◆ Task goal ◆
Quote the lines of the entries from the line containing "airg reviews" through the end of the entries, both included.

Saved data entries
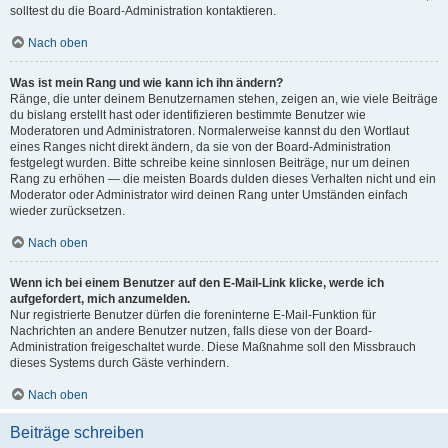
solltest du die Board-Administration kontaktieren.
Nach oben
Was ist mein Rang und wie kann ich ihn ändern?
Ränge, die unter deinem Benutzernamen stehen, zeigen an, wie viele Beiträge
du bislang erstellt hast oder identifizieren bestimmte Benutzer wie
Moderatoren und Administratoren. Normalerweise kannst du den Wortlaut
eines Ranges nicht direkt ändern, da sie von der Board-Administration
festgelegt wurden. Bitte schreibe keine sinnlosen Beiträge, nur um deinen
Rang zu erhöhen — die meisten Boards dulden dieses Verhalten nicht und ein
Moderator oder Administrator wird deinen Rang unter Umständen einfach
wieder zurücksetzen.
Nach oben
Wenn ich bei einem Benutzer auf den E-Mail-Link klicke, werde ich
aufgefordert, mich anzumelden.
Nur registrierte Benutzer dürfen die foreninterne E-Mail-Funktion für
Nachrichten an andere Benutzer nutzen, falls diese von der Board-
Administration freigeschaltet wurde. Diese Maßnahme soll den Missbrauch
dieses Systems durch Gäste verhindern.
Nach oben
Beiträge schreiben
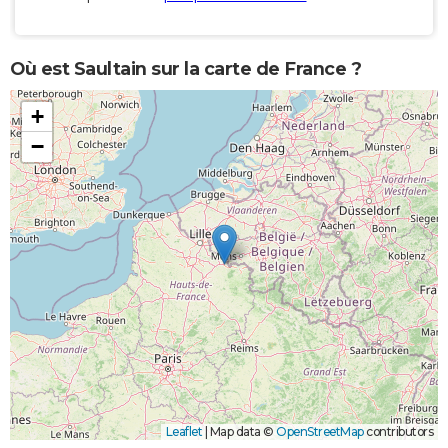
Où est Saultain sur la carte de France ?
+
−
Leaflet
|
Map data ©
OpenStreetMap
contributors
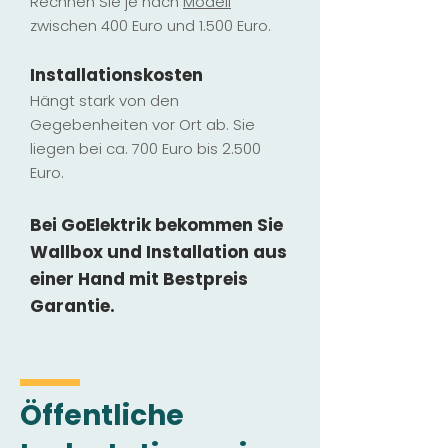
Rechnen Sie je nach
Modell
zwischen 400 Euro und 1.500 Euro.
Installatio
ns
kosten
Hängt stark vo
n den
Gegebenheiten vor Ort ab. Sie
liegen b
ei ca. 700 Euro bis 2.500
Euro.
Bei GoElektrik bekommen Sie
Wallbox und Installation
aus
einer Hand mit Bestpreis
Garantie.
Öffentliche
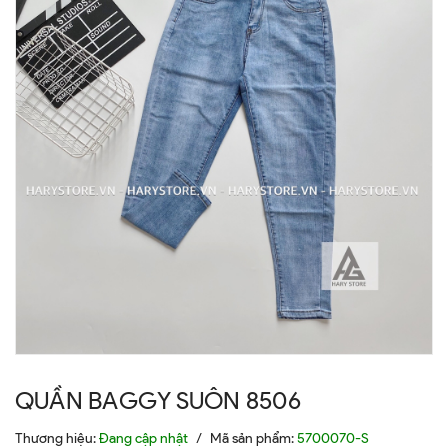
QUẦN BAGGY SUÔN 8506
Thương hiệu:
Đang cập nhật
/
Mã sản phẩm:
5700070-S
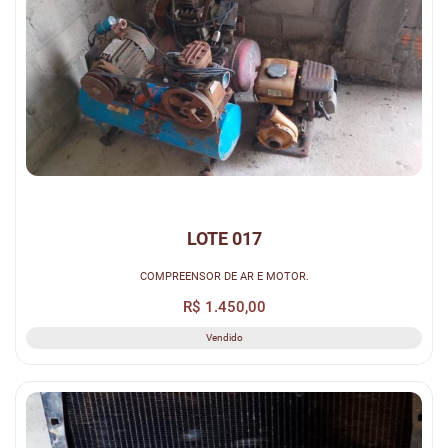
LOTE 017
COMPREENSOR DE AR E MOTOR.
R$ 1.450,00
Vendido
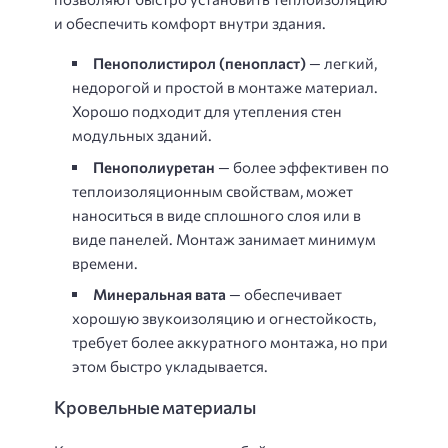
и обеспечить комфорт внутри здания.
Пенополистирол (пенопласт)
— легкий,
недорогой и простой в монтаже материал.
Хорошо подходит для утепления стен
модульных зданий.
Пенополиуретан
— более эффективен по
теплоизоляционным свойствам, может
наноситься в виде сплошного слоя или в
виде панелей. Монтаж занимает минимум
времени.
Минеральная вата
— обеспечивает
хорошую звукоизоляцию и огнестойкость,
требует более аккуратного монтажа, но при
этом быстро укладывается.
Кровельные материалы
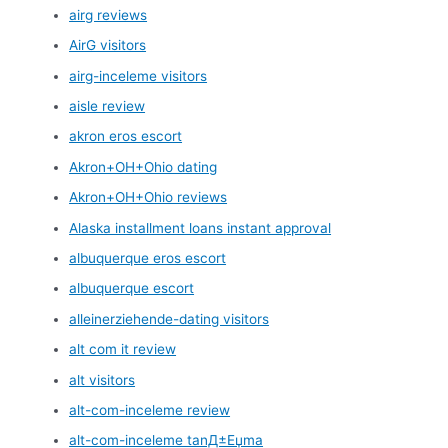
airg reviews
AirG visitors
airg-inceleme visitors
aisle review
akron eros escort
Akron+OH+Ohio dating
Akron+OH+Ohio reviews
Alaska installment loans instant approval
albuquerque eros escort
albuquerque escort
alleinerziehende-dating visitors
alt com it review
alt visitors
alt-com-inceleme review
alt-com-inceleme tanД±Еџma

◆ Exercise output ◆
airg reviews
AirG visitors
airg-inceleme visitors
aisle review
akron eros escort
Akron+OH+Ohio dating
Akron+OH+Ohio reviews
Alaska installment loans instant approval
albuquerque eros escort
albuquerque escort
alleinerziehende-dating visitors
alt com it review
alt visitors
alt-com-inceleme review
alt-com-inceleme tanД±Еџma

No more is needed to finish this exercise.